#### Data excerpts
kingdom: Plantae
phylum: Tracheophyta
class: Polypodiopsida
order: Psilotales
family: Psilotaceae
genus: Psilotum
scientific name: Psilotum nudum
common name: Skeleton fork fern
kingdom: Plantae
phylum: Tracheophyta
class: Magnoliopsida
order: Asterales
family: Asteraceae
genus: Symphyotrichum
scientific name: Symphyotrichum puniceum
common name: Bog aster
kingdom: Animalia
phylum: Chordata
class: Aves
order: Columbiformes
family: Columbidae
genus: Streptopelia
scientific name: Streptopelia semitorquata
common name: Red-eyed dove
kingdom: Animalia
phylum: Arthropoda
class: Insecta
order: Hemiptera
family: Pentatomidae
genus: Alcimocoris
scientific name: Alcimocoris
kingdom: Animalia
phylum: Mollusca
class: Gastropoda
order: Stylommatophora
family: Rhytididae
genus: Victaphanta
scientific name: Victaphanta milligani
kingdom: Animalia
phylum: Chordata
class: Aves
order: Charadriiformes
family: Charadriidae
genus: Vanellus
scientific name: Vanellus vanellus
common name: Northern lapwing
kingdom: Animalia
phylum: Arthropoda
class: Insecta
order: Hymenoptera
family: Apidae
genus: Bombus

#### Prompt
Edit the material by changing every "common name" to "vernacular name" and leaving everything else as it is.

#### Exercise result
kingdom: Plantae
phylum: Tracheophyta
class: Polypodiopsida
order: Psilotales
family: Psilotaceae
genus: Psilotum
scientific name: Psilotum nudum
vernacular name: Skeleton fork fern
kingdom: Plantae
phylum: Tracheophyta
class: Magnoliopsida
order: Asterales
family: Asteraceae
genus: Symphyotrichum
scientific name: Symphyotrichum puniceum
vernacular name: Bog aster
kingdom: Animalia
phylum: Chordata
class: Aves
order: Columbiformes
family: Columbidae
genus: Streptopelia
scientific name: Streptopelia semitorquata
vernacular name: Red-eyed dove
kingdom: Animalia
phylum: Arthropoda
class: Insecta
order: Hemiptera
family: Pentatomidae
genus: Alcimocoris
scientific name: Alcimocoris
kingdom: Animalia
phylum: Mollusca
class: Gastropoda
order: Stylommatophora
family: Rhytididae
genus: Victaphanta
scientific name: Victaphanta milligani
kingdom: Animalia
phylum: Chordata
class: Aves
order: Charadriiformes
family: Charadriidae
genus: Vanellus
scientific name: Vanellus vanellus
vernacular name: Northern lapwing
kingdom: Animalia
phylum: Arthropoda
class: Insecta
order: Hymenoptera
family: Apidae
genus: Bombus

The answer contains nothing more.